I’m no financial expert, and I don’t pretend to be. But I do have some memory, lots of common sense, and a healthy skepticism of the systems that got us here, and keep us here.

For decades, many of Lebanon’s defenders of sovereignty have confused freedom with opacity. Bank secrecy became a proxy for patriotism. Tax evasion was dressed up as self-preservation. The vault turned into a national shrine, and those who benefited most from it became untouchable. What began as shrewd maneuvering slowly hardened into dependency on deposits we didn’t earn, privileges we didn’t question, and illusions we couldn’t afford.

It wasn’t capitalism. It was rent-seeking dressed up as “resistance.” A cross between Saigon and Singapore, a self-serving model sustained by foreign indulgence, diplomatic cover, and domestic silence. And when the music stopped, there was no money, no alternatives, and – tellingly – no accountability.

That said, financial privacy has its place. In any serious capitalist system, it’s a cornerstone. A protection for innovators and investors alike. But there’s a line between privacy and impunity. Secrecy must serve creation, not conceal decay. It should empower the productive, not shield the parasitic. And it should be earned through value, not inherited through power.

Then came the Reformists, with their presentations, buzzwords, and holier-than-thou intentions. They diagnosed the rot and responded with spreadsheets. Yet when pressed, they overlooked or downplayed the real cancer. Why? Because the very state they want to empower is the same one that, until yesterday, was commandeered by imported militant fanatics and local merchants of conscience.
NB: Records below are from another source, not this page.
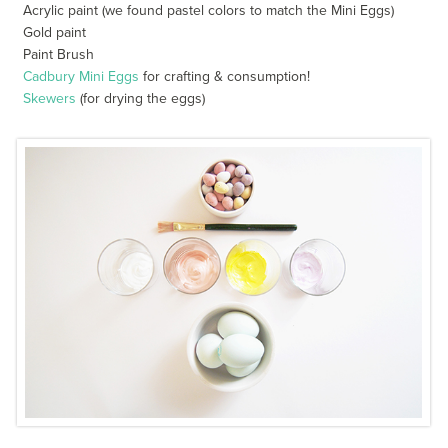
Acrylic paint (we found pastel colors to match the Mini Eggs)
Gold paint
Paint Brush
Cadbury Mini Eggs
for crafting & consumption!
Skewers
(for drying the eggs)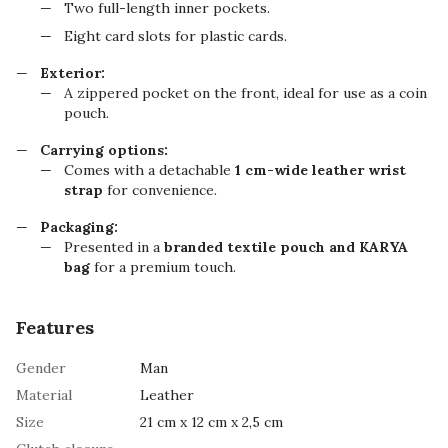
Two full-length inner pockets.
Eight card slots for plastic cards.
Exterior:
A zippered pocket on the front, ideal for use as a coin
pouch.
Carrying options:
Comes with a detachable
1 cm-wide leather wrist
strap
for convenience.
Packaging:
Presented in a
branded textile pouch and KARYA
bag
for a premium touch.
Features
Gender
Man
Material
Leather
Size
21 cm х 12 cm х 2,5 cm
Anything but a state in the true sense.

Transparency, equity, oversight. All noble in theory. But dig a little deeper and you’ll find yet another form of control: one that sees citizens as data points, and success as a problem to be forcibly redistributed. Only to turn a laissez-faire eye on the same leeching crooks that creep into the vault and cling to the cash economy they crave.

Clarity is not the same as justice. A bureaucracy. No matter how “French” or donor-funded, is still a bureaucracy if it suffocates initiative and espouses dominion. In trying to correct the sins of secrecy, we risk falling into the rigidity of overregulation, a model that equalizes by flattening rather than elevating.
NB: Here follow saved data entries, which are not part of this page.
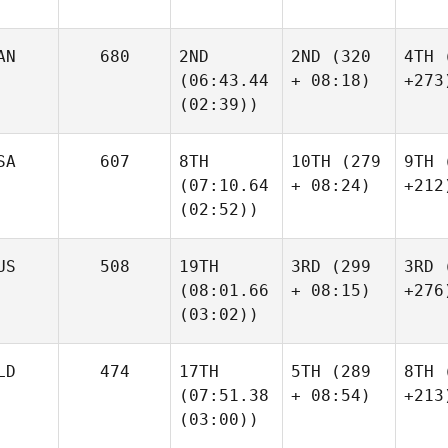
AN
680
2ND
2ND
(320
4TH
(
(06:43.44
+ 08:18)
+273
(02:39))
SA
607
8TH
10TH
(279
9TH
(
(07:10.64
+ 08:24)
+212
(02:52))
US
508
19TH
3RD
(299
3RD
(
(08:01.66
+ 08:15)
+276
(03:02))
LD
474
17TH
5TH
(289
8TH
(
(07:51.38
+ 08:54)
+213
(03:00))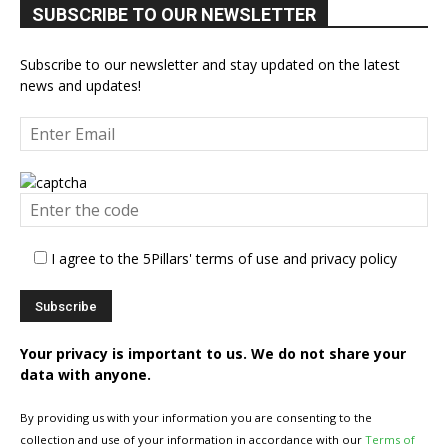
SUBSCRIBE TO OUR NEWSLETTER
Subscribe to our newsletter and stay updated on the latest
news and updates!
I agree to the 5Pillars' terms of use and privacy policy
Your privacy is important to us. We do not share your
data with anyone.
By providing us with your information you are consenting to the
collection and use of your information in accordance with our
Terms of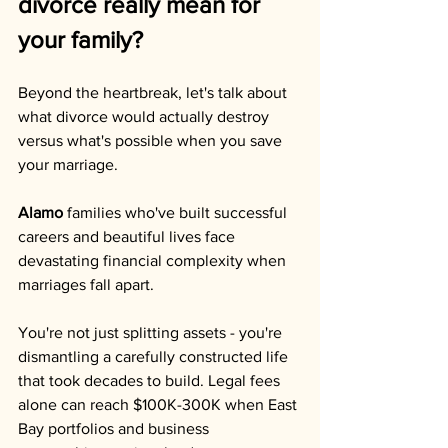
divorce really mean for 
your family?
Beyond the heartbreak, let's talk about 
what divorce would actually destroy 
versus what's possible when you save 
your marriage.
Alamo
 families who've built successful 
careers and beautiful lives face 
devastating financial complexity when 
marriages fall apart. 
You're not just splitting assets - you're 
dismantling a carefully constructed life 
that took decades to build. Legal fees 
alone can reach $100K-300K when East 
Bay portfolios and business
What Lebanon needs is not another imported model. It needs a return to first principles: work, risk, reward, responsibility. It needs clear rules and reliable systems. But it also needs to step aside for those ready to build, invest, and innovate. A real sovereign economy isn’t one where money hides in safes, nor one where the state monitors every transaction. It’s one where opportunity isn’t reserved for the connected, and success isn’t punished for being visible.

Lebanon’s edge was never its vaults. It was, and still is, its people. The country’s most valuable export has always been its minds. Engineers, artists, doctors, developers, and creatives – survivors and contributors. Not just talented, but accountable. And yet, we’ve built a system that either exiles or exhausts them, rather than empowers them.
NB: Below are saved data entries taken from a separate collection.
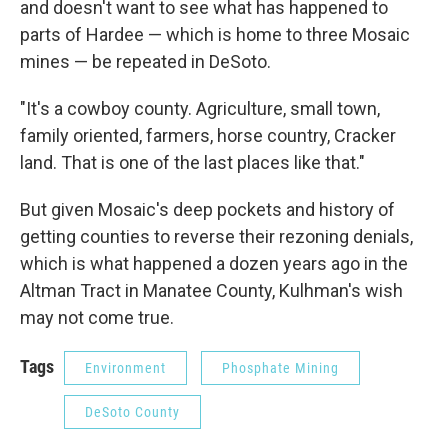
and doesn't want to see what has happened to
parts of Hardee — which is home to three Mosaic
mines — be repeated in DeSoto.
"It's a cowboy county. Agriculture, small town,
family oriented, farmers, horse country, Cracker
land. That is one of the last places like that."
But given Mosaic's deep pockets and history of
getting counties to reverse their rezoning denials,
which is what happened a dozen years ago in the
Altman Tract in Manatee County, Kulhman's wish
may not come true.
Tags
Environment
Phosphate Mining
DeSoto County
So no, this is not a call for more secrecy or more oversight. It is a call for serious sovereignty, military and financial alike. It’s about merit. It’s about building a country that respects enterprise, rewards effort, and enforces fairness, not through slogans, but through systems.

If we must preserve anything, let it not be old-fashioned opacity. Let it be modern accountability. And if we must take a side, then yes, give me sovereignty. But give me the kind that liberates the individual, not just the account.

You don’t revive Lebanon by breaking the vault, or worshiping it. You build what’s next. Free of hidden bigotries, and most of all, free from ideological vanity. The future has Lebanon written all over it.